Stored data:
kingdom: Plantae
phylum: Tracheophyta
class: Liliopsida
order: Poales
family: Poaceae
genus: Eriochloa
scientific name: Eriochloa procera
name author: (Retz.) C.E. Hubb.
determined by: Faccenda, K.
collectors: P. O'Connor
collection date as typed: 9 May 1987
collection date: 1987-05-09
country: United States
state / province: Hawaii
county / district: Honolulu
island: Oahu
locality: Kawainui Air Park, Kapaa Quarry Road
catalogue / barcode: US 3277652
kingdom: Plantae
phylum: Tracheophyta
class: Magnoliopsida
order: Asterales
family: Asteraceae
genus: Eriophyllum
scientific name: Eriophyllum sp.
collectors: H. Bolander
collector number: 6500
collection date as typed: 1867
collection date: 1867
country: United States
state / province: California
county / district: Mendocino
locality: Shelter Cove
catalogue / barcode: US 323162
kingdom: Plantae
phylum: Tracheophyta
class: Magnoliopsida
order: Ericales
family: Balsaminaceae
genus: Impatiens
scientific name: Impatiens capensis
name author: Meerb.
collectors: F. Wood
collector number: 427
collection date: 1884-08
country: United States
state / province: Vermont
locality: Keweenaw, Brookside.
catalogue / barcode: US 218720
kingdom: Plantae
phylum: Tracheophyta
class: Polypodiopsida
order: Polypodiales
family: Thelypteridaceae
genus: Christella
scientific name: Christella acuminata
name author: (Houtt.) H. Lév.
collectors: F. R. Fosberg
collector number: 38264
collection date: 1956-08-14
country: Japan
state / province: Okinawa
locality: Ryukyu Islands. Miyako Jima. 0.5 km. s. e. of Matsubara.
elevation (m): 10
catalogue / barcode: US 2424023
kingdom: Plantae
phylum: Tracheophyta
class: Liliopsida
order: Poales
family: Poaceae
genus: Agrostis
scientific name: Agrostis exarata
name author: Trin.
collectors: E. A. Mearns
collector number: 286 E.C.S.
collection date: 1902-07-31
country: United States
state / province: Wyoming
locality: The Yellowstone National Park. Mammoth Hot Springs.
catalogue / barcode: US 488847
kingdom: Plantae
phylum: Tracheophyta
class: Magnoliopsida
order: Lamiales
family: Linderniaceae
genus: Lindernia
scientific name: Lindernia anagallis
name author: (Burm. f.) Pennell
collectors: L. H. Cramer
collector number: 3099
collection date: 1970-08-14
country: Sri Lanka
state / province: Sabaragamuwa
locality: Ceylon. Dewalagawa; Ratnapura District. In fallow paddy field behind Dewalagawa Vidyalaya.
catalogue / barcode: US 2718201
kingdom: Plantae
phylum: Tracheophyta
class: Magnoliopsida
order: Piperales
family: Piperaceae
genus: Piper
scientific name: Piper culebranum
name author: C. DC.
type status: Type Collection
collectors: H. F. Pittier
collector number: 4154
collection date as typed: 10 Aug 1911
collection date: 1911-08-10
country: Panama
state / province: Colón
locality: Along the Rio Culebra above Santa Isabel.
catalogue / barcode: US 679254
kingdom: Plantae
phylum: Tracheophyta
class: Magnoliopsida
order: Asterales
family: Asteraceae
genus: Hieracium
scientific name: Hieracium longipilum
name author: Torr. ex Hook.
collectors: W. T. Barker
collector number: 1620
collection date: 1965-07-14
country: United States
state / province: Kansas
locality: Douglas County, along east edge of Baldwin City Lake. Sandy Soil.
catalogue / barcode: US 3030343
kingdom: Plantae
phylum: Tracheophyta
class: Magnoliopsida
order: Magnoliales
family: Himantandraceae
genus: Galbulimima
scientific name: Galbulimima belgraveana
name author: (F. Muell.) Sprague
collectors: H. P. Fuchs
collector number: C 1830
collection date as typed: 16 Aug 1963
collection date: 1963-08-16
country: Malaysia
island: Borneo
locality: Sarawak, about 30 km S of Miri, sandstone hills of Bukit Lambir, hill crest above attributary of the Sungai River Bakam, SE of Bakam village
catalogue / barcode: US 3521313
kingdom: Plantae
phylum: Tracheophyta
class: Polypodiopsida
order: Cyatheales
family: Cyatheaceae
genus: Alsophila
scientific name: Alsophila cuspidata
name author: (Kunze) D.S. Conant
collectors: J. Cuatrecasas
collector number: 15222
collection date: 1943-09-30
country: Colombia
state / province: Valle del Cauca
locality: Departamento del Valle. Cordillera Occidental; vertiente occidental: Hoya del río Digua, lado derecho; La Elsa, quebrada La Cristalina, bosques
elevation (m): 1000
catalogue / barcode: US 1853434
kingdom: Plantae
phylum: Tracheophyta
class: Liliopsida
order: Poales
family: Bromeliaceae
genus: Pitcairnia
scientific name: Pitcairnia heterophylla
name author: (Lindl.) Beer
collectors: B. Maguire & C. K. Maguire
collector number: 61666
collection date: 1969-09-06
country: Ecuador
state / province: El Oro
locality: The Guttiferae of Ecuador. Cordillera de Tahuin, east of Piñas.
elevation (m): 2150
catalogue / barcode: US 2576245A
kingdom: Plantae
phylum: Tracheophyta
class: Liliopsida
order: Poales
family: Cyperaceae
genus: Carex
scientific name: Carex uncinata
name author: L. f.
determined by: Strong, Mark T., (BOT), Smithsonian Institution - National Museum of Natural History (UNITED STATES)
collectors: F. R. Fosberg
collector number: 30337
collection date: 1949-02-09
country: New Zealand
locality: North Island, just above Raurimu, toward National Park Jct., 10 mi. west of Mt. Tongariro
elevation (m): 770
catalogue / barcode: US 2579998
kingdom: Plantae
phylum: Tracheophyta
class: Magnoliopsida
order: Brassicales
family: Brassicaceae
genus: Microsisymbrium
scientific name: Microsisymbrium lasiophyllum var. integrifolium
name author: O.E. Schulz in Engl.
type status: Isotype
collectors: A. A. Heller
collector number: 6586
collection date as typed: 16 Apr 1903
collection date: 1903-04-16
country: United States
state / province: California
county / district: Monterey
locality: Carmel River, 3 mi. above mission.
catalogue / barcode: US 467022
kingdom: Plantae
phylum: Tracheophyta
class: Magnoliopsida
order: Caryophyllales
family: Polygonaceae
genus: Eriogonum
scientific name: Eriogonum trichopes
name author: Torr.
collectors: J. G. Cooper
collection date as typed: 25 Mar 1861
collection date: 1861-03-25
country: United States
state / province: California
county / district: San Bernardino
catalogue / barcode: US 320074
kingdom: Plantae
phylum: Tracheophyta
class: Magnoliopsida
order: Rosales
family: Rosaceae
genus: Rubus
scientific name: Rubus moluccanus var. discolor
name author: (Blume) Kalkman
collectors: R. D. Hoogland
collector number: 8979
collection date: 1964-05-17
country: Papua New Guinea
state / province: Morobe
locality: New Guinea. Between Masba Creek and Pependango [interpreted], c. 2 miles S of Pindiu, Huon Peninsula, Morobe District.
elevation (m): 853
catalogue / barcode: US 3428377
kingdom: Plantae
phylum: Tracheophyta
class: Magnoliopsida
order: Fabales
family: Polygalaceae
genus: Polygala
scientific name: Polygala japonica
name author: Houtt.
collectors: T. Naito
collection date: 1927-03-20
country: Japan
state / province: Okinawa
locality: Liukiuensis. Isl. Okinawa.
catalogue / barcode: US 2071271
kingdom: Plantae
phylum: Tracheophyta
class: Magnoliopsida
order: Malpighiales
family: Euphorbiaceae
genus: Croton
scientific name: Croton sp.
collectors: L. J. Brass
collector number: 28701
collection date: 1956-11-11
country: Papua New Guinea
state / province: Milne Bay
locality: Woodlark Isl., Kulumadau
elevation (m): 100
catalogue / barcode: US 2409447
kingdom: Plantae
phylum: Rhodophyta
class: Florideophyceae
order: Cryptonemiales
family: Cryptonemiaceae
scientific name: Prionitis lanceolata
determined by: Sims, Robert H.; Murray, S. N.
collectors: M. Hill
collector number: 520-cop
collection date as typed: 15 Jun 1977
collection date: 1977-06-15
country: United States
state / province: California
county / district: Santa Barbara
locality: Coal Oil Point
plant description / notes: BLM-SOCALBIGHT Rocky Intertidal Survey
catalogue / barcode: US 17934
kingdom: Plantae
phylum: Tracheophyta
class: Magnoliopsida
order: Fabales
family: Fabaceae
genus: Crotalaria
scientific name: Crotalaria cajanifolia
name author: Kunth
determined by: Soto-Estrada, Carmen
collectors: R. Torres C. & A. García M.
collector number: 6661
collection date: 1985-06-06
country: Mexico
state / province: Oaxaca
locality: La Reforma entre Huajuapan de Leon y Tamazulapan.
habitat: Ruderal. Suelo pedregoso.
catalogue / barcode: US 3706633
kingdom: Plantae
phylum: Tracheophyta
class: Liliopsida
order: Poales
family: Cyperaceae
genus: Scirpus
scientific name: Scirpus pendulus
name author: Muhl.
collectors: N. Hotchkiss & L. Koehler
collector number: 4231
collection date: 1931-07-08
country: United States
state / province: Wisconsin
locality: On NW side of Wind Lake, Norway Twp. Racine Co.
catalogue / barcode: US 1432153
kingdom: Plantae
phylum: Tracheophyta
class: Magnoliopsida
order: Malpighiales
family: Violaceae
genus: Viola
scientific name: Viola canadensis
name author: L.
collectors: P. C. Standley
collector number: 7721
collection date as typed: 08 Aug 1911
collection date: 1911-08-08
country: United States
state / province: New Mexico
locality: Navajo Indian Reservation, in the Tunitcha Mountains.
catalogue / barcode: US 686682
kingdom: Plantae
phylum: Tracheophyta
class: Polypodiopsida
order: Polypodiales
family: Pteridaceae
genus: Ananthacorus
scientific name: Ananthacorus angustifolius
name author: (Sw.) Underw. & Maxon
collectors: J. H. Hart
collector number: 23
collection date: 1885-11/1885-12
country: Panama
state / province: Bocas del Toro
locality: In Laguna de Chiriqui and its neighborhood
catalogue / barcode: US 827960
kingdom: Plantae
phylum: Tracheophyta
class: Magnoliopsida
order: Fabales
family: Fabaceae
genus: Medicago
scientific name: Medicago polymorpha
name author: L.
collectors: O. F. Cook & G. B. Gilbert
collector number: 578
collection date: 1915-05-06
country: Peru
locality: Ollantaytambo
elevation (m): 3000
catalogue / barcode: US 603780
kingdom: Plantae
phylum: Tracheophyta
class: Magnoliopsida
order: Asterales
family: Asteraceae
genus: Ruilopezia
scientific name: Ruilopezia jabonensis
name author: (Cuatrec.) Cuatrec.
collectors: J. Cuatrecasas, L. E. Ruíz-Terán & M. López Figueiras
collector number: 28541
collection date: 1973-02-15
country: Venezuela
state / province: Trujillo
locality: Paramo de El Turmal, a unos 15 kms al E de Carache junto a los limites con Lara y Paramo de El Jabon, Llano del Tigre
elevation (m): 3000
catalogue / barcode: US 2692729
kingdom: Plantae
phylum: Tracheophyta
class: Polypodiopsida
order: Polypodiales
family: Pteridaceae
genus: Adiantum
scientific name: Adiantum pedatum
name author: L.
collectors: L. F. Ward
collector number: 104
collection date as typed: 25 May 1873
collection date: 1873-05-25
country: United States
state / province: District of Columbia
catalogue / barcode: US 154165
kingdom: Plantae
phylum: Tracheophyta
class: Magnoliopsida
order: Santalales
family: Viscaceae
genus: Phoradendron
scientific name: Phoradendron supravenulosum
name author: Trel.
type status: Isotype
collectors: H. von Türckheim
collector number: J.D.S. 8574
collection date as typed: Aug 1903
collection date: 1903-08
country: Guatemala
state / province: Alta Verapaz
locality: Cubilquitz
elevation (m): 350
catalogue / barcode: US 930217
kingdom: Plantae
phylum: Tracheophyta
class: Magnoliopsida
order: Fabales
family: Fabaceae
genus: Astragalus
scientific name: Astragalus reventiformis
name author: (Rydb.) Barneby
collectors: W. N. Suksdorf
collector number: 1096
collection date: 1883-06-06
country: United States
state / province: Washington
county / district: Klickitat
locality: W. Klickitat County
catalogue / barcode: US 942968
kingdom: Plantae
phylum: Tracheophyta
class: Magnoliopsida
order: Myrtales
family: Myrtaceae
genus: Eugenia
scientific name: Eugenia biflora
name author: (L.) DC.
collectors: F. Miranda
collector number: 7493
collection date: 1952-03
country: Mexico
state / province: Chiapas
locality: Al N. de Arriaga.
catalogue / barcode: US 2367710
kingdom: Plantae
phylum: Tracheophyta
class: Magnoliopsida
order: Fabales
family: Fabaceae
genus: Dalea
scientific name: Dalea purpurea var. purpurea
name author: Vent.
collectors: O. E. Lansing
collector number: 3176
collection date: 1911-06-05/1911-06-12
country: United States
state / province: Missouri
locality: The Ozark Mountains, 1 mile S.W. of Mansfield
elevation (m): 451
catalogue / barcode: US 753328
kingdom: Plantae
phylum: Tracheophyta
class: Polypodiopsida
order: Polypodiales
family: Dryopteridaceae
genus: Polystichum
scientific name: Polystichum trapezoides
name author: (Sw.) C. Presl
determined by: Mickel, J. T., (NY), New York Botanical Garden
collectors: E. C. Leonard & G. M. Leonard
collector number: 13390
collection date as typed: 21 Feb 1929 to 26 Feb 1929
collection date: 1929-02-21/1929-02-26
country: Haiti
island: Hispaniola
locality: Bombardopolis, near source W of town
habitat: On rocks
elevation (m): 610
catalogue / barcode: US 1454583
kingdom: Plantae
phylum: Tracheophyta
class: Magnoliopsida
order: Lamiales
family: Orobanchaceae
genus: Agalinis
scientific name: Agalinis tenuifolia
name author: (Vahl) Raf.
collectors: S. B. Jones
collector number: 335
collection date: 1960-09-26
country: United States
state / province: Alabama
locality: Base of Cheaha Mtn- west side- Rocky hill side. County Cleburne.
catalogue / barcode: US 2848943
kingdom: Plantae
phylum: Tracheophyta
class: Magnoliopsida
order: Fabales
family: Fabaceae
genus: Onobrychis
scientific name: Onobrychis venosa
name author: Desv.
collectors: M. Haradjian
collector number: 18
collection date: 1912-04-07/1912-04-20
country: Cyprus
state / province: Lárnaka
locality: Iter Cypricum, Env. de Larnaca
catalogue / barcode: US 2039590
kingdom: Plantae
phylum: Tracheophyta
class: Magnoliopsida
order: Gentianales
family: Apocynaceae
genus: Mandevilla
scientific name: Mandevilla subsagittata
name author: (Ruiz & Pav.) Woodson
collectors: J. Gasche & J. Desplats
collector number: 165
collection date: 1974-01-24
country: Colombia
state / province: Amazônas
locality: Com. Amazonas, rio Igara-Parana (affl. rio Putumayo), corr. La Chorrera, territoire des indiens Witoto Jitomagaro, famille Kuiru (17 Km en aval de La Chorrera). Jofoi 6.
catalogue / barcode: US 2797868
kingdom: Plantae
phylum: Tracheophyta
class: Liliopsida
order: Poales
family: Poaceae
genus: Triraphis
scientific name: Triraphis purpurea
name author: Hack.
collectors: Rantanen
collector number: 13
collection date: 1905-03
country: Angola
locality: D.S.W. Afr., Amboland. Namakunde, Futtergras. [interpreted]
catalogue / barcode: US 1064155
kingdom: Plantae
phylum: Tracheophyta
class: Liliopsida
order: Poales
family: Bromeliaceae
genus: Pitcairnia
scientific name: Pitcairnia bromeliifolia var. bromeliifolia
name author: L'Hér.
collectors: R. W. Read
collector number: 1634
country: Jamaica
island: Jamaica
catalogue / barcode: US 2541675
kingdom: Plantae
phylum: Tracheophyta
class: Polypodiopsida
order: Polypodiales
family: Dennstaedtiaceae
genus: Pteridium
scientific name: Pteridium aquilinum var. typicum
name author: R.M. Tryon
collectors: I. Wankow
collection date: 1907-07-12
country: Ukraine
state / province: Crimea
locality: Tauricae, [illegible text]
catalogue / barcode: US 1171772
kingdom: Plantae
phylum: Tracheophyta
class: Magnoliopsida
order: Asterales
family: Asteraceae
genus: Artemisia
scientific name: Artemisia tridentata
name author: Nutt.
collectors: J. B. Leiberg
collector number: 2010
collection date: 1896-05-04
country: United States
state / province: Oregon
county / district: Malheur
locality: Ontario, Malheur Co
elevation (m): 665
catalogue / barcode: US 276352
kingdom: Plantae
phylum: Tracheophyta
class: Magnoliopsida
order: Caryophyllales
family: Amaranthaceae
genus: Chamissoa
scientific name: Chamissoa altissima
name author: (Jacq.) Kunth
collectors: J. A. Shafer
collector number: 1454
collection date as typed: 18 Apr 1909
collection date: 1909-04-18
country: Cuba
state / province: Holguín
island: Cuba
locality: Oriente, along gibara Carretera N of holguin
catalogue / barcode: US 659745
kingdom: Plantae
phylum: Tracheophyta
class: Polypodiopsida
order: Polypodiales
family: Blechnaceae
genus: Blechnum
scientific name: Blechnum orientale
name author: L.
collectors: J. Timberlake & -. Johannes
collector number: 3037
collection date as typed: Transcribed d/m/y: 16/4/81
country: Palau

:: What is asked ::
Copy the lines exactly, from the start of the items through the line containing "locality: Kawainui Air", both ends included.

:: Response to the exercise ::
kingdom: Plantae
phylum: Tracheophyta
class: Liliopsida
order: Poales
family: Poaceae
genus: Eriochloa
scientific name: Eriochloa procera
name author: (Retz.) C.E. Hubb.
determined by: Faccenda, K.
collectors: P. O'Connor
collection date as typed: 9 May 1987
collection date: 1987-05-09
country: United States
state / province: Hawaii
county / district: Honolulu
island: Oahu
locality: Kawainui Air Park, Kapaa Quarry Road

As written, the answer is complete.